Organizations face increasing competition and compressed time frames that require intelligent use of all available data. Reports of yesterday’s sales and operational figures must be accompanied by analyses of a variety of structured and unstructured data, including streams of sensor data, social media posts, and data from many other internal and external sources.
Organizations also need to perform sophisticated artificial intelligence and machine learning (AI/ML) analyses on the data they collect and they must be able to do so in real time. Maintaining separate systems for each of these requirements makes it difficult to be agile and responsive in today’s fast-moving markets. New data and analytics architectures are available that can support all these requirements with a common platform.

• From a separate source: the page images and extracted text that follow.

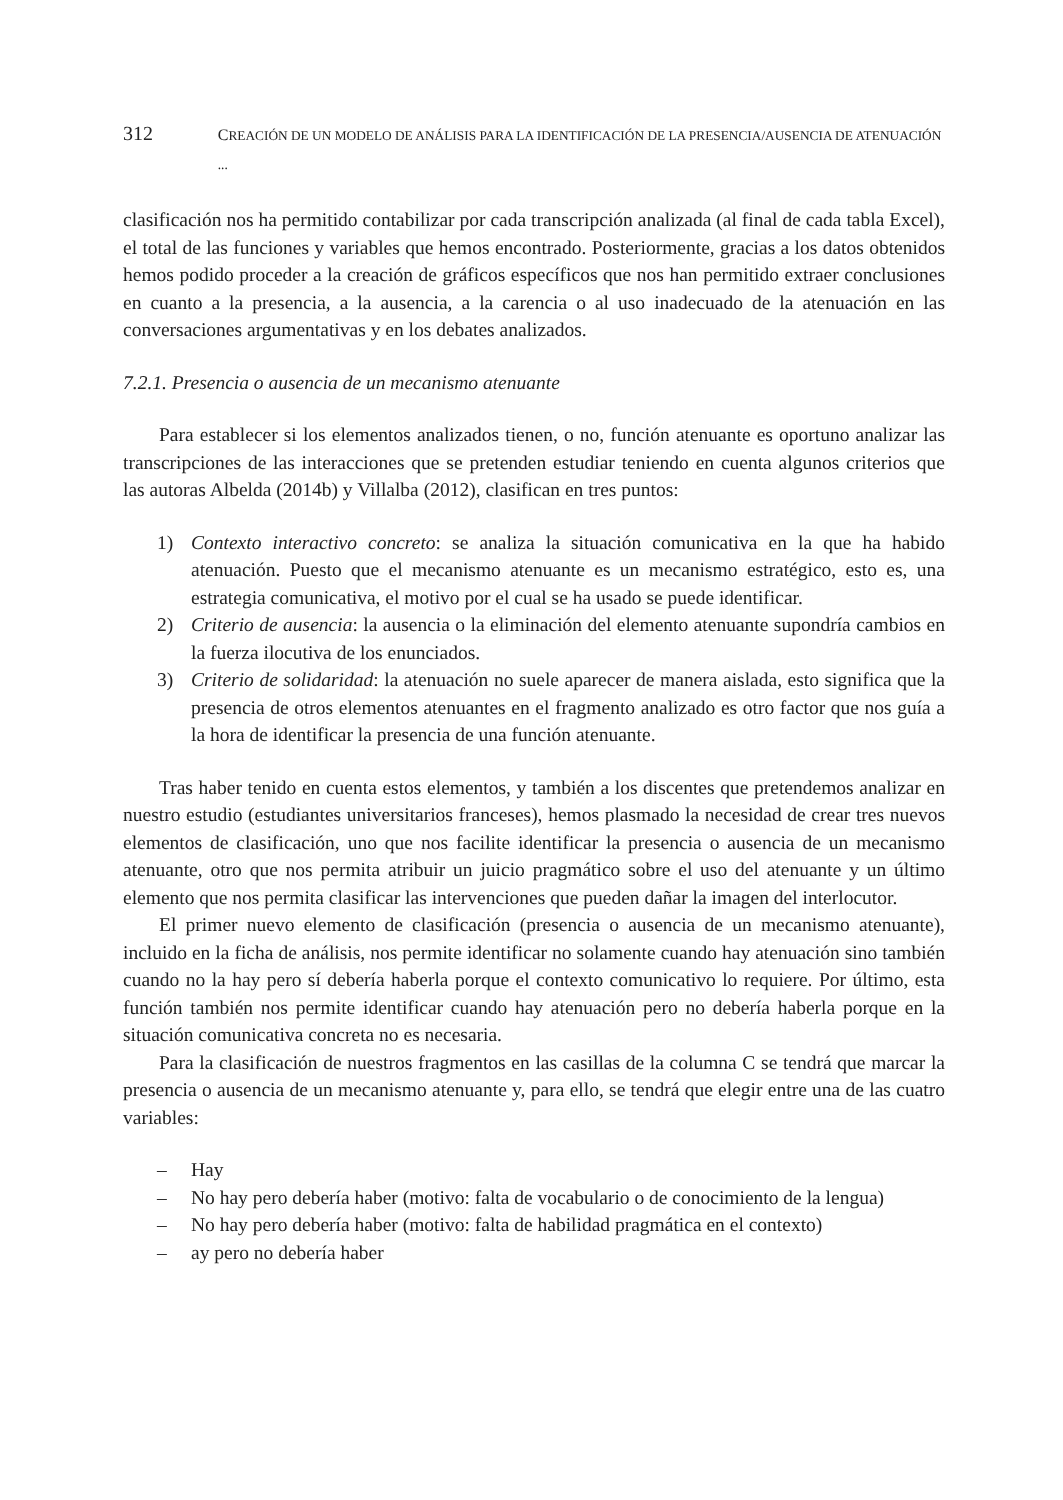312 CREACIÓN DE UN MODELO DE ANÁLISIS PARA LA IDENTIFICACIÓN DE LA PRESENCIA/AUSENCIA DE ATENUACIÓN ...
clasificación nos ha permitido contabilizar por cada transcripción analizada (al final de cada tabla Excel), el total de las funciones y variables que hemos encontrado. Posteriormente, gracias a los datos obtenidos hemos podido proceder a la creación de gráficos específicos que nos han permitido extraer conclusiones en cuanto a la presencia, a la ausencia, a la carencia o al uso inadecuado de la atenuación en las conversaciones argumentativas y en los debates analizados.
7.2.1. Presencia o ausencia de un mecanismo atenuante
Para establecer si los elementos analizados tienen, o no, función atenuante es oportuno analizar las transcripciones de las interacciones que se pretenden estudiar teniendo en cuenta algunos criterios que las autoras Albelda (2014b) y Villalba (2012), clasifican en tres puntos:
1) Contexto interactivo concreto: se analiza la situación comunicativa en la que ha habido atenuación. Puesto que el mecanismo atenuante es un mecanismo estratégico, esto es, una estrategia comunicativa, el motivo por el cual se ha usado se puede identificar.
2) Criterio de ausencia: la ausencia o la eliminación del elemento atenuante supondría cambios en la fuerza ilocutiva de los enunciados.
3) Criterio de solidaridad: la atenuación no suele aparecer de manera aislada, esto significa que la presencia de otros elementos atenuantes en el fragmento analizado es otro factor que nos guía a la hora de identificar la presencia de una función atenuante.
Tras haber tenido en cuenta estos elementos, y también a los discentes que pretendemos analizar en nuestro estudio (estudiantes universitarios franceses), hemos plasmado la necesidad de crear tres nuevos elementos de clasificación, uno que nos facilite identificar la presencia o ausencia de un mecanismo atenuante, otro que nos permita atribuir un juicio pragmático sobre el uso del atenuante y un último elemento que nos permita clasificar las intervenciones que pueden dañar la imagen del interlocutor.
El primer nuevo elemento de clasificación (presencia o ausencia de un mecanismo atenuante), incluido en la ficha de análisis, nos permite identificar no solamente cuando hay atenuación sino también cuando no la hay pero sí debería haberla porque el contexto comunicativo lo requiere. Por último, esta función también nos permite identificar cuando hay atenuación pero no debería haberla porque en la situación comunicativa concreta no es necesaria.
Para la clasificación de nuestros fragmentos en las casillas de la columna C se tendrá que marcar la presencia o ausencia de un mecanismo atenuante y, para ello, se tendrá que elegir entre una de las cuatro variables:
– Hay
– No hay pero debería haber (motivo: falta de vocabulario o de conocimiento de la lengua)
– No hay pero debería haber (motivo: falta de habilidad pragmática en el contexto)
– ay pero no debería haber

Line-of-business functions have traditionally relied on data warehouses to provide information organized in a business-oriented format, ready for analysis. Recently, data lakes have emerged as a way to manage massive amounts of data, including unstructured data. Organizations need both these capabilities and they are often used together. In fact, nearly three-quarters (72%) of our research participants report that their data lakes are associated with their data warehouses. In one-quarter of the cases (23%), the data lake serves as a superset of these capabilities where the data warehouse is built within the data lake, giving rise to the term “lakehouse.” This combination streamlines integration to reduce complexities, minimize the risk of inconsistencies and minimize any delay in accessing the information.